Weitere Stolpersteine der Gemeinützigkeit:

  • Achtung bei Verwaltungskosten: Denn diese dürfen nicht zu hoch ausfallen. Hier werden vor allem Personalkosten angesprochen. Es gibt allerdings keine klar definierten Obergrenzen sondern nur die individuell angewendeten Regeln der Verhältnismäßigkeit.
  • Eventuelle Verluste innerhalb des wirtschaftlichen Geschäftsbereiches dürfen auf keinen Fall mit Mitteln aus dem ideellen Bereich ausgeglichen werden. Ausnahmen gibt es während der ersten Geschäftsjahre eines Unternehmens; jedoch ist die Rechtslage auch hier wieder nicht eindeutig.
  • Fallen in Zukunft konkrete Investitionen an, kann das Eigenkapital durch Rücklagen aus dem wirtschaftlichen Geschäftsbetrieb aufgestockt werden. In diesem Falle müssen die Mittel nicht unmittelbar den begünstigten Zwecken zukommen.

Der Firmenname:
Interessant zu wissen: gUG, gGmbH, gAG darf nicht im Firmentitel geführt werden, da es sich nicht um eigenständige Rechtsformen handelt. Stattdessen muss die Gemeinnützigkeit ausgeschrieben werden: z.B. „GoTiger gemeinnützige GmbH“

Als Fazit bleibt:
Der Status der Gemeinnützigkeit ist nicht für jedes gemeinnützig arbeitenden Unternehmen interessant. Sie ist nicht ohne weiteres erhältlich, schränkt die Handlungsfähigkeit stark ein und geht einher mit einem sehr hohen und komplizierten administrativen Aufwand. Allerdings hat sie auch viele Vorteile, die einem jungen Sozialunternehmen gerade in der Startphase helfen können, seine Ziele zu verfolgen.
Gemeinnützige Körperschaften beziehen üblicherweise den größten Teil ihrer Einnahmen über staatliche Zuschüsse und Spenden und erwirtschaften nur max 1/3 selber. Deshalb rate ich persönlich nur beschränkt zu dieser Entscheidung, denn die Gemeinnützigkeit ist für NPO´s besser geeignet und auch als solches Modell gedacht.

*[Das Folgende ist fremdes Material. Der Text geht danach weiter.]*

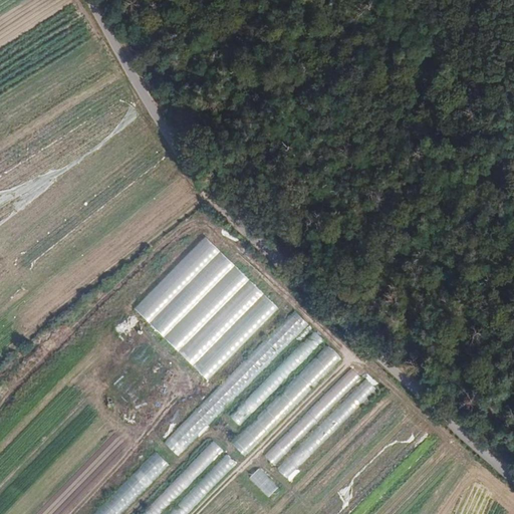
[(136,309),(209,379),(279,307),(206,236),(136,309)]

Es gibt jedoch auch die Möglichkeit, den wirtschaftenden Geschäftsbetrieb einer gemeinnützigen Körperschaft in ein externes Unternehmen auszulagern. So zum Beispiel indem die gemeinnützige Körperschaft ein Gesellschafter der neugegründeten Kapitalgesellschaft durch Sacheinlagen wird. Oder indem von vorn herein zwei Unternehmen aufgebaut werden. Damit wäre auf der einen Seite ein ungehindertes Erwirtschaften von Mitteln möglich während man gleichzeitig an den gemeinnützigen Unternehmensteil den Gewinn als Dividende auszahlt oder Miete/Pacht bezahlt.